Estudantes A estudante de medicina Vanessa Conceição da Cruz se forma ainda este mês, após a graduação na Universidade Federal de Viçosa (UFV), em Minas Gerais, que obteve nota máxima no Enamed. Apesar de estar em uma cidade de interior, com menos de 80 mil habitantes, Vanessa diz que a universidade oferece uma formação prática de excelente qualidade
"A estrutura é realmente muito boa. Temos os hospitais e parcerias com municípios vizinhos, o que nos permite ter uma uma gama de cenários bem diversificados, mais urbanos, mais rurais. E o contato com os pacientes ocorre desde os primeiros anos do curso.
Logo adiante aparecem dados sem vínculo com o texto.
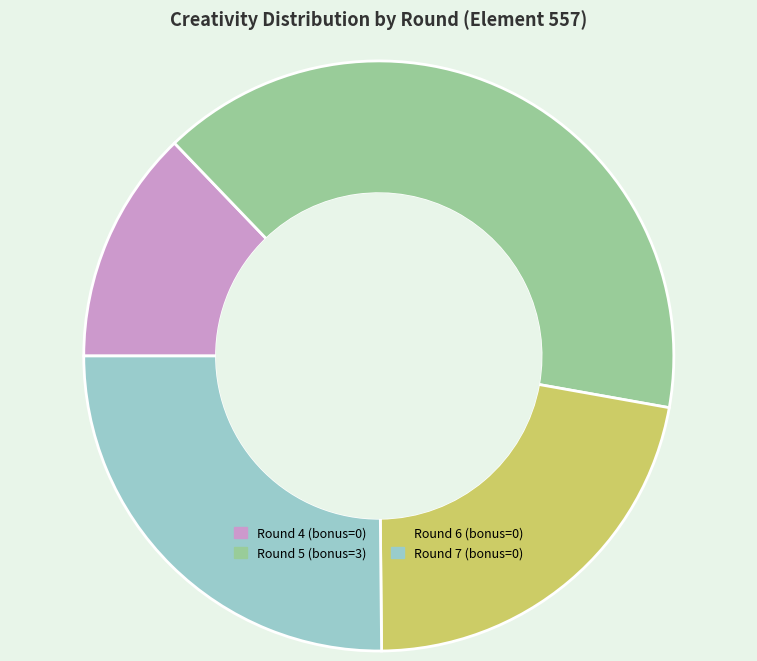

True or false: Round 7 (bonus=0) accounts for 25% of the total.

True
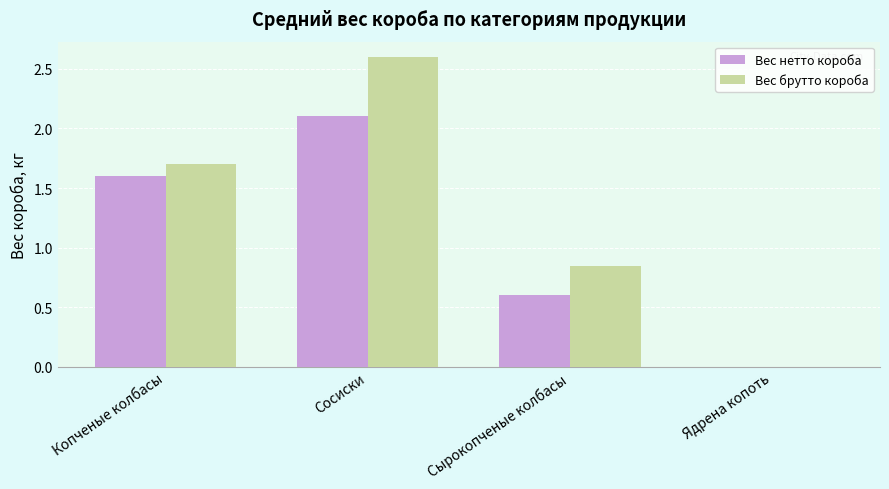

Are the bars grouped side by side (vs. stacked)?

Yes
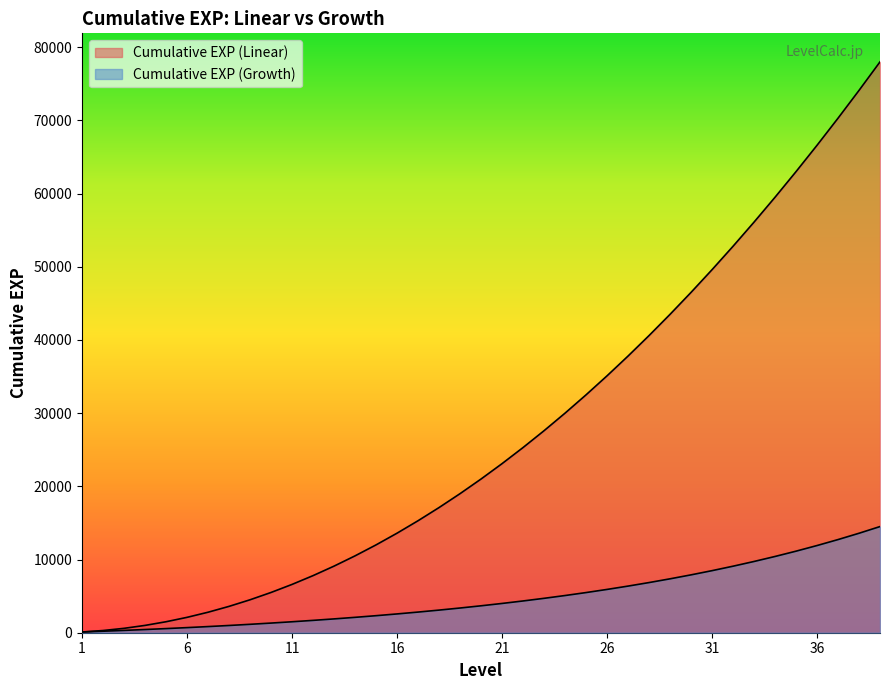

Between 25 and 17, which is larger?

25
Um dos pontos fortes aqui é isso, muito contato com a porta de entrada da saúde, a atenção primária, as unidades básicas..."
Vanessa fiz acreditar que isso também possa ter ajudado os alunos da UFV na hora de fazer o Enamed, já que a prova teve muitas questões sobre diagnósticos e tratamentos, que são melhor compreendidos durante os estágios práticos. Na opinião da futura médica, a prova conseguiu avaliar bem a formação básica dos estudantes, mas também engrossa o coro por uma fiscalização constante das faculdades.
"Para ver os cenários práticos, se é suficiente para que os alunos possam ter contato, inclusive com a atenção primária. Porque o pronto-atendimento e os postos de saúde geralmente são as áreas que os estudantes recém-formados procuram para trabalhar. Então é importante que os médicos que estão se formando já tenham essa experiência".